> [READING TEXT]

--- BEGIN ---

Kdump README for SLES 10

Prerequisites
=============

Be sure that you have installed the kexec-tools rpm.  For x86, x86-64
and ppc64, install kernel-kdump.rpm, too.  The version of the
kernel-kdump rpm must match the version of the running system kernel.


Overview
========

Kdump uses kexec to quickly boot to a recovery kernel whenever a dump of
the system kernel's memory needs to be taken (for example, when the
system panics). The system memory image is preserved across the reboot
and is accessible to the debug kernel. You can use common Linux
commands, such as cp and scp, to copy the memory image to a dump file on
the local host, or across the network to a remote system.

Kdump and kexec are currently supported on the x86, x86_64, and PPC64
architectures.

The system kernel reserves a small section of memory for the capture
kernel at boot time of the system kernel. This ensures that ongoing
Direct Memory Access (DMA) from the system kernel does not corrupt the
capture kernel. The "kexec -p" command loads the capture kernel into
this reserved memory area.

On x86 machines, the first 640 KB of physical memory is needed to boot,
irrespective of where the kernel loads. Therefore, kexec preserves this
region immediately before rebooting into the recovery kernel.

All of the necessary information about the system kernel's core image is
encoded in the ELF format, and stored in a reserved area of memory
before a crash. The physical address of the start of the ELF header is
passed to the recovery kernel through the "elfcorehdr=" boot parameter.

In the capture kernel, you can access the memory image from the system
kernel in two ways:

1) Through a /dev/oldmem device interface. A capture utility can read the
device file and write out the memory in raw format. This is a raw dump
of memory. Analysis and capture tools must be intelligent enough to
determine where to look for the right information.

--- END ---

> [TASKS TO COMPLETE]
[1] Translate this sentence from the Kdump README into Spanish: "Kdump and kexec are currently supported on the x86, x86_64, and PPC64 architectures."
[2] Resume the Kdump README after its last sentence, keeping its style and format.
The data comes from a different source than the Kdump README.

> [MATERIAL SHOWN]
--- BEGIN ---

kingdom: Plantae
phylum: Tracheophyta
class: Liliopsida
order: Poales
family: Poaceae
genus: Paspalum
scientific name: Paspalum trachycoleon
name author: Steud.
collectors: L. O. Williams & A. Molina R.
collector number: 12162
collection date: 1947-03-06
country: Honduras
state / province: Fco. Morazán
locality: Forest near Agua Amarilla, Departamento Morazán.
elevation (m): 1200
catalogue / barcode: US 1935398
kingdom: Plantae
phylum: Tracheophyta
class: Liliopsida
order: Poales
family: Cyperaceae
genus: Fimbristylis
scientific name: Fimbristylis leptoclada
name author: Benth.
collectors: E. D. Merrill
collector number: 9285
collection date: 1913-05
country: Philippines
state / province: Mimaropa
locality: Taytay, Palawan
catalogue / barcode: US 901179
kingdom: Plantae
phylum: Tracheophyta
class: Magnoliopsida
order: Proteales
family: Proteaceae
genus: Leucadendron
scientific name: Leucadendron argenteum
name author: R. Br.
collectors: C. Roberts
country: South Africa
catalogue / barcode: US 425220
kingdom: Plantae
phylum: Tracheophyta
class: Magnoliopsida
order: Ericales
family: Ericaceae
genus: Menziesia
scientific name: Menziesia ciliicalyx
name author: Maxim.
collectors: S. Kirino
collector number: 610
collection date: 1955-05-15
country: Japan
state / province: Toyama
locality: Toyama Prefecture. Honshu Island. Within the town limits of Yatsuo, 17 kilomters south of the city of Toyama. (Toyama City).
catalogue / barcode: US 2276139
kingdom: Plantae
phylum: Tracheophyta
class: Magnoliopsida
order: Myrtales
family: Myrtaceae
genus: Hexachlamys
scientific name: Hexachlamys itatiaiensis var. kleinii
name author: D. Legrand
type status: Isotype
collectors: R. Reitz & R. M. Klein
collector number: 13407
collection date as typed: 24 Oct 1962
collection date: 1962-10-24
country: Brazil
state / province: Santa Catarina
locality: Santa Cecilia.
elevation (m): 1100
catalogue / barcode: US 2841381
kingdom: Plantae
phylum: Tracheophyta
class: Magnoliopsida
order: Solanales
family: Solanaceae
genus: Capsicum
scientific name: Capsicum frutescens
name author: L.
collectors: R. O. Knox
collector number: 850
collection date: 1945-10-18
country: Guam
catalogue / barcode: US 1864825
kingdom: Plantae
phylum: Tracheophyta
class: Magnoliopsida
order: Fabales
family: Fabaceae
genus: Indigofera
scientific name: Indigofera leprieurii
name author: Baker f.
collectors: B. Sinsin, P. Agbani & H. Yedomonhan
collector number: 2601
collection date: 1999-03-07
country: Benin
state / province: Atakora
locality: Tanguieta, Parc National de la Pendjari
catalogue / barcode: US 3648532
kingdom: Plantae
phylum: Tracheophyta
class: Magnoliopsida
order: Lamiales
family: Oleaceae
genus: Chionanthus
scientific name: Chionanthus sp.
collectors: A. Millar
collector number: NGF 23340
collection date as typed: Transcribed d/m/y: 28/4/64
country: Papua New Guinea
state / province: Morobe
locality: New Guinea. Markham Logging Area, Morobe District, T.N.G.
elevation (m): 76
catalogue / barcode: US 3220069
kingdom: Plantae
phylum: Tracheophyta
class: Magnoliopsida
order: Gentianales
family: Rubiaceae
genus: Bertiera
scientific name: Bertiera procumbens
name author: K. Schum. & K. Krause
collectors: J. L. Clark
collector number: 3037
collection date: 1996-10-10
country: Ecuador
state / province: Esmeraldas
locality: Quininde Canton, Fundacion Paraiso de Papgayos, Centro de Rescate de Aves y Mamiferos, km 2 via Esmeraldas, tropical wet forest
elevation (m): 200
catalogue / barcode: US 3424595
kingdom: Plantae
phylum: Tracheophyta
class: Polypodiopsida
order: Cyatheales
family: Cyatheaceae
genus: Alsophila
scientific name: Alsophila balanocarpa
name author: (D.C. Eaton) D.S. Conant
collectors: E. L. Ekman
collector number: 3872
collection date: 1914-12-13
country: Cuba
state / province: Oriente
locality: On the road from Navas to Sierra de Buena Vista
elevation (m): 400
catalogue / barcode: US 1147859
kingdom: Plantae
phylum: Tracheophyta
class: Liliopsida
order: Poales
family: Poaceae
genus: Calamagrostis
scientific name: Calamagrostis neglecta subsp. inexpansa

--- END ---

> [SET OF ANSWERS]
[1] Kdump y kexec son compatibles actualmente con las arquitecturas x86, x86_64 y PPC64.

[2]
2) Through /proc/vmcore. This exports the memory dump as an ELF format
file that can be written out using any file copy command such as cp or
scp. Further, you can use analysis tools such as the GNU Debugger (GDB)
or Crash to debug the dump file. This method ensures that the dump pages
are ordered correctly.


Setup of Kdump on SLES 10
=========================

Be sure the prerequisite RPMs are installed.

To enable a crash dump, you need to add an option to the boot loader to
specify the size and offset of the recovery kernel memory area.

An example of this boot loader option is "crashkernel=64M@16M". The 64M
shows the reserved space for the Kdump recovery kernel, and the 16M is
the address of the reserved area.  On ia64, the start offset is
calculated by the kernel, so @xxx offset is ignored.
 
You can add this option either with the YaST boot loader module, or by
manually editing the boot loader configuration file. 

The recommended values by architecture for the "crashkernel" option are:

i386:   crashkernel=64M@16M
x86_64: crashkernel=64M@16M
ia64:   crashkernel=512M                (on small machines use 256M)
PPC64:  crashkernel=128M@32M

After setting the boot loader option, activate the Kdump init script,
which is not activated by default. To do this, use the YaST System
Services (Runlevel) module. Alternately, enable the service on the
command line with the following command: "/sbin/chkconfig kdump on".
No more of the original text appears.